Слово повисло между нами, тяжёлое, неудобное, как булыжник посреди гостиной.
— В свободе, — повторила она, и губы её дрогнули. — Тебе не хватает свободы? От чего? От меня?
В её голосе я услышал боль, и это заставило меня поморщиться. Нет, не так я хотел начать этот разговор. Не с обвинений, не с ран.
— Не от тебя, — сказал я мягче. — От... от этой жизни. От рутины. От ощущения, что я старик, которому нельзя ничего, кроме как сидеть у телевизора и ждать смерти.
— Кто тебе такое сказал? — Её голос стал выше. — Разве я когда-нибудь говорила, что ты старик? Разве я запрещаю тебе что-то делать?
— Напрямую — нет, — ответил я, чувствуя, как трудно подбирать слова. — Но каждый раз, когда я хочу сделать что-то... что-то нестандартное, ты находишь причины, почему этого делать не стоит. И я уступаю. Всегда уступаю.
Она молчала, глядя на меня так, словно видела впервые. Потом медленно покачала головой.
— Я забочусь о тебе, — сказала она тихо. — Только и всего. Если тебе кажется, что я... что я тебя контролирую, то ты глубоко ошибаешься.
Что-то в её тоне заставило меня вскинуть голову. Обида? Гнев? Нет, страх. Она боялась. Но чего?
— Я люблю тебя, — продолжала она, и голос её стал дрожать. — Тридцать лет люблю. И все эти годы только и думаю о том, как сделать тебя счастливым. А ты говоришь... такое.
Она встала и вышла из кухни, оставив меня наедине с остывающими блинами и чувством вины, которое росло внутри, как снежный ком. Я сидел, не двигаясь, не зная, что делать дальше. Пойти за ней? Извиниться? Продолжить разговор? Или забыть, как забывал всегда, проглотить обиду, смириться, чтобы сохранить мир в доме?
И внезапно я понял, что больше не могу. Не могу забыть. Не могу смириться. Не могу продолжать жить так, словно во мне что-то умерло.
Я нашёл её в спальне. Она сидела на краю кровати, спина прямая, руки сложены на коленях. Глаза сухие, но лицо бледное, словно выцветшее.
— Прости, — сказал я, садясь рядом, но не касаясь её. — Я не хотел тебя обидеть.
— Ты не обидел, — ответила она, глядя куда-то мимо меня. — Ты сказал правду. Свою правду.

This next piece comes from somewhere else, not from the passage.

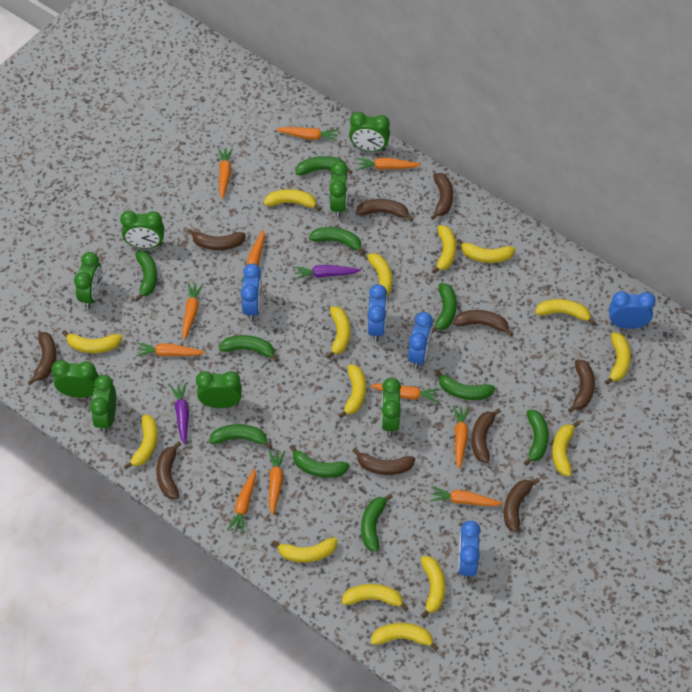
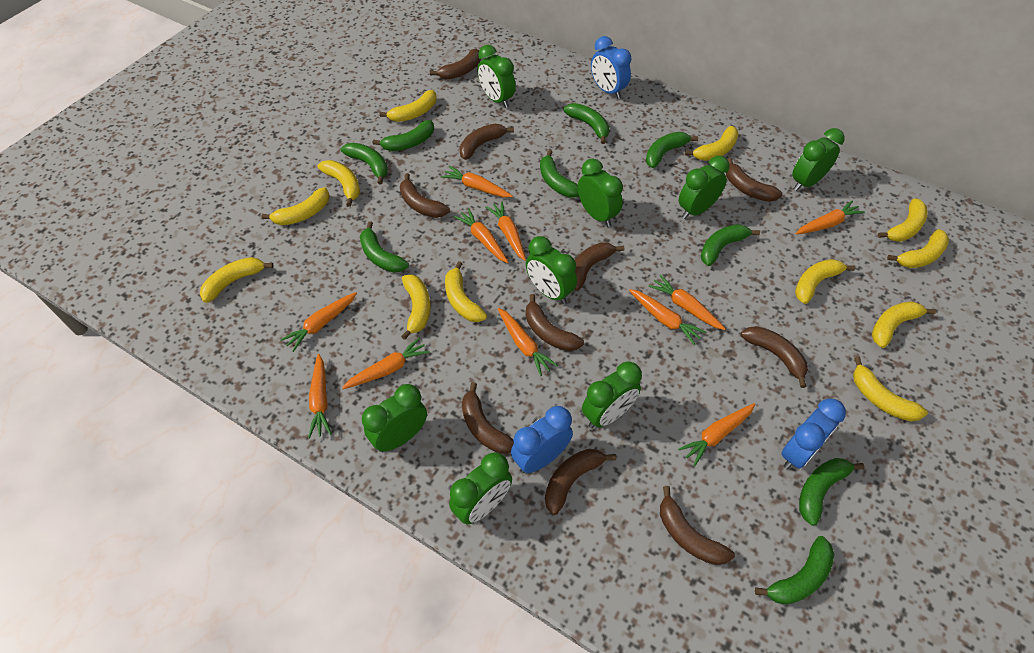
blue clock: 5 -> 3
green banana: 10 -> 9
purple carrot: 2 -> 0
yellow banana: 15 -> 12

Она помолчала, потом повернулась ко мне, и я увидел в её глазах что-то новое — не обычную уверенность хозяйки дома, а странную смесь страха и решимости.
— Знаешь, почему я не хочу, чтобы ты ходил в эту баню? — спросила она. — Не потому, что Машенька приезжает. И не потому, что ты можешь простудиться. А потому что... — Она запнулась, словно не решаясь сказать дальше.
— Почему? — тихо спросил я.
— Потому что боюсь, — выдохнула она. — Боюсь, что ты уйдёшь и... не вернёшься.
— Не вернусь? — Я недоуменно покачал головой. — Ты думаешь, я могу заблудиться по дороге из бани?
— Не в этом смысле, — она слабо улыбнулась. — Боюсь, что ты... встретишь кого-то. Или просто поймёшь, что тебе лучше без меня. Что ты можешь быть свободнее, счастливее... где-то ещё.
Я смотрел на неё, не веря своим ушам. Тридцать лет вместе, и она боится, что я уйду? Из-за похода в баню с друзьями?
— Это... это абсурд, — сказал я наконец. — Чистый абсурд.
— Для тебя — да, — кивнула она. — А для меня... Ты не знаешь, каково это — любить кого-то так сильно, что боишься каждого его шага в сторону. Каждого взгляда. Каждого слова.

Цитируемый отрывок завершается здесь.